Как хорошо, что долго не подают огня; никого не стыдно, лежишь как хочешь, говоришь и целуешь как хочешь. Молчишь, съёжившись, и как будто спишь, а всё слышишь. Кто-то говорит над тобою и около тебя тихо, с расстановками, но ты не обязан ни слушать, ни отвечать… Не встал бы просто… Если бы смерть была так же покойна и отрадна - не страшно было бы умереть.
- Гаврил Андреич, а Гаврил Андреич, - громко позвала маменька. - Что же ты, батюшка, нас заморозить на старость лет собираешься? Затопи, батюшка, камин, не скупись…
- Дрова, сударыня, нынче дороги, не растопишься… - отвечал с почтительною шутливостью Гаврила Андреич в тон маменьке.

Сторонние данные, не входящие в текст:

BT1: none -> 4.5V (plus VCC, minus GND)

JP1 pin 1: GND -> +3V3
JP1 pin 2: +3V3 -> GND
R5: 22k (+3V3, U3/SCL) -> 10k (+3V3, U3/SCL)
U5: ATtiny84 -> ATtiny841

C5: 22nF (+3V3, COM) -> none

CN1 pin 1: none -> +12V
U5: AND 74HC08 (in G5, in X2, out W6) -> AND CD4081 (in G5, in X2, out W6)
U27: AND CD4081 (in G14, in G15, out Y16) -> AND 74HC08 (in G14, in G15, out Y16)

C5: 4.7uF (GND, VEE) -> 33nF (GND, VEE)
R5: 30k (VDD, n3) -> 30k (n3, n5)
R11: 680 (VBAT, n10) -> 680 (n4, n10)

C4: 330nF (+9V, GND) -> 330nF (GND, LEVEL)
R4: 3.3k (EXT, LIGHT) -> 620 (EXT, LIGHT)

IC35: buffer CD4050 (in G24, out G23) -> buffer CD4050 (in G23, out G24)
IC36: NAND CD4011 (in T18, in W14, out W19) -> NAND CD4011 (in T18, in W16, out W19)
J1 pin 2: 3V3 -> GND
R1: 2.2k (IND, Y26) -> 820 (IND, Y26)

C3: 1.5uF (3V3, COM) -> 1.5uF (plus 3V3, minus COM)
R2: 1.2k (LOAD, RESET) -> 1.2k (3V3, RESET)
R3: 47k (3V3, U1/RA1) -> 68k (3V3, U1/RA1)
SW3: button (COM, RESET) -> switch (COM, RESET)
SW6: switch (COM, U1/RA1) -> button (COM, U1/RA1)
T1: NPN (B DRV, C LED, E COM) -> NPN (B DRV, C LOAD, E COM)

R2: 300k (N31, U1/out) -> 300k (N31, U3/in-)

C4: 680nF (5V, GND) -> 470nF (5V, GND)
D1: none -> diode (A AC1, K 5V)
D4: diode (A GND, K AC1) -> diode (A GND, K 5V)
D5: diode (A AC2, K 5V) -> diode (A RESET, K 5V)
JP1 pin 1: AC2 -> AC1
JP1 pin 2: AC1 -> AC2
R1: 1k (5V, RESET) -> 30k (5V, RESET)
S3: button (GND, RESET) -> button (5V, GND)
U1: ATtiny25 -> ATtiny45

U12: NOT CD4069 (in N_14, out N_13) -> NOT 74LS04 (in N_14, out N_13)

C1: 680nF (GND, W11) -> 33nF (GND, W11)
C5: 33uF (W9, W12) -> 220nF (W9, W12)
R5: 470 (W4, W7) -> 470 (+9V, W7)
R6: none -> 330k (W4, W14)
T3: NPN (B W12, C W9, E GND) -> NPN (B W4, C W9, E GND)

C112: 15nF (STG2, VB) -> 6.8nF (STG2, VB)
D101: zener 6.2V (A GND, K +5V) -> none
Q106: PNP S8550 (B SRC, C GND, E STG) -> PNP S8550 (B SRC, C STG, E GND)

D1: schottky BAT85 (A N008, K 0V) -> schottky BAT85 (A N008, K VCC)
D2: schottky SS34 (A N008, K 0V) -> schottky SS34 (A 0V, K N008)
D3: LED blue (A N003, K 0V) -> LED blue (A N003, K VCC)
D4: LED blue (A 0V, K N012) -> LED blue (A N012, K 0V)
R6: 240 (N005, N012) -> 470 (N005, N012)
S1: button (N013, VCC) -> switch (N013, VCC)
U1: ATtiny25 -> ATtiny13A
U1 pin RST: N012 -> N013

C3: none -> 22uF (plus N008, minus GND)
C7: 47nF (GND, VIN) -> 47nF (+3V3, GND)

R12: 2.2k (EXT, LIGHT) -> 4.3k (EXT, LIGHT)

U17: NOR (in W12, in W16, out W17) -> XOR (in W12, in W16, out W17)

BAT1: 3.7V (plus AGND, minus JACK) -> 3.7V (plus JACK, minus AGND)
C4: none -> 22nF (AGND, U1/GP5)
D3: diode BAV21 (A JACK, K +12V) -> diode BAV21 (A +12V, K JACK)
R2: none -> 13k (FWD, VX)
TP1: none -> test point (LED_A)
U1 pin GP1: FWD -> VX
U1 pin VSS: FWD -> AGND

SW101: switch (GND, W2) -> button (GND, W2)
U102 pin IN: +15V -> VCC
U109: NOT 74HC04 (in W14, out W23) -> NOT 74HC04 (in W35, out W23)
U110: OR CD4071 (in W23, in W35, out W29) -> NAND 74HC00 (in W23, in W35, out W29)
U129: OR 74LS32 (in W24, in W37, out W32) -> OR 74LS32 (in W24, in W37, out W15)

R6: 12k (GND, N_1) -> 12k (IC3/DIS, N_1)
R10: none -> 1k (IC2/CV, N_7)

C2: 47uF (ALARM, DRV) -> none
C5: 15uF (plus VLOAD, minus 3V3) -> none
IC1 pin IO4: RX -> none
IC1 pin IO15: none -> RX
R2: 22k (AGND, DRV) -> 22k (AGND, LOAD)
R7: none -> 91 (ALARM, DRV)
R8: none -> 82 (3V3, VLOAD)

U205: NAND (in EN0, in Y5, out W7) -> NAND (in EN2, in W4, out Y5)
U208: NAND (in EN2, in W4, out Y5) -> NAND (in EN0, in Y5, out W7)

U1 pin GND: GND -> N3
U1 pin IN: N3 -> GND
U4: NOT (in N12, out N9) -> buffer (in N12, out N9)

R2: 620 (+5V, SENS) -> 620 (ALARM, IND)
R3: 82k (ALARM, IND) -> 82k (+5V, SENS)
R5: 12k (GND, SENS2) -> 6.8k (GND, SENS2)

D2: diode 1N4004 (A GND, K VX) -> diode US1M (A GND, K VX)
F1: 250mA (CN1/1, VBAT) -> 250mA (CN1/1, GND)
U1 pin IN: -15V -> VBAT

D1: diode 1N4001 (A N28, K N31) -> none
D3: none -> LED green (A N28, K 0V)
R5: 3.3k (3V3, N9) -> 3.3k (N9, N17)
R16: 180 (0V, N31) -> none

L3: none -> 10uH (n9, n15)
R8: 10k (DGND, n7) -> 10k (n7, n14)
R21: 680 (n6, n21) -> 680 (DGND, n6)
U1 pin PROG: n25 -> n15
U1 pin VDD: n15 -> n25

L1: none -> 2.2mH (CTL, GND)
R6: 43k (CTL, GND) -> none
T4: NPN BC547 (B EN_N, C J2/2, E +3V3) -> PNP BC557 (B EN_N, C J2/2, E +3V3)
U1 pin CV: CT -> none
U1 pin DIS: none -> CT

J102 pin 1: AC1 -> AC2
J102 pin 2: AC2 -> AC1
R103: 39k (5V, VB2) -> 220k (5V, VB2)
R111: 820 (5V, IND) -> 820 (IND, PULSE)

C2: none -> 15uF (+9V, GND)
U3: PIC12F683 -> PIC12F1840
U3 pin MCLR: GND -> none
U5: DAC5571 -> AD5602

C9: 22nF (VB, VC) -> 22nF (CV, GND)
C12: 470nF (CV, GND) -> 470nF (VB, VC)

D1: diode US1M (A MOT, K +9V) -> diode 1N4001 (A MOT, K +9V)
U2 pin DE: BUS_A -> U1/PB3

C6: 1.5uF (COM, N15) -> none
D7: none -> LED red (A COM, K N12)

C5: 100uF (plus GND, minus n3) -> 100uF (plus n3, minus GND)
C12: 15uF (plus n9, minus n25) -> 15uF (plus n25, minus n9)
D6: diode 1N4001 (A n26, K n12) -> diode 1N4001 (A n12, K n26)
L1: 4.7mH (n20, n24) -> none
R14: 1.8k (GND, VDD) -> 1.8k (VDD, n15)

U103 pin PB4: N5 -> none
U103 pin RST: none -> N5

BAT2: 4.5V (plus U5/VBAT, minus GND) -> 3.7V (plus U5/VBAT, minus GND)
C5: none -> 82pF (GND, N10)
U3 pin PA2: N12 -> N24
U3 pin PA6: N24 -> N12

Его крепкая стариковская фигура стояла, несколько сгорбившись, на пороге низенькой двери, с руками, заложенными назад.
- Что, Гаврилушка, не утихает мятель? - спросила бабушка, громко и аппетитно зевая. В её говоре слышался чуть заметный немецкий акцент, хотя она почти всю жизнь свою жила в России. Этот мягкий акцент делал ещё добрее её всегда добрую речь.
- Никак нет, ваше высокопревосходительство, - серьёзно доложил Гаврила. - Подземная метёт, упаси боже! Матрёна косолапая на птичник пошла, так завязла в канаву по грудь… Ничего не разглядишь… Вот, как мга какая перед глазом стоит… Мутит, да и только…
- Господи ты мой Боже! - проговорила маменька, тоже зевая. - Беда теперь, кто в дороге. Совсем можно пропасть…
- Дорожному человеку, сударыня, осмелюсь доложить, теперь самый зарез… Ни за что загубит. В поле такая теперь шалость идёт, особливо к полуночи… Дорожному один теперь резон - коли хата какая попалась, хоть изба курная - а становиться надо. Это уж не минешь…
- Что, наши мужики не в отъезде, Гаврила? - осведомилась мать.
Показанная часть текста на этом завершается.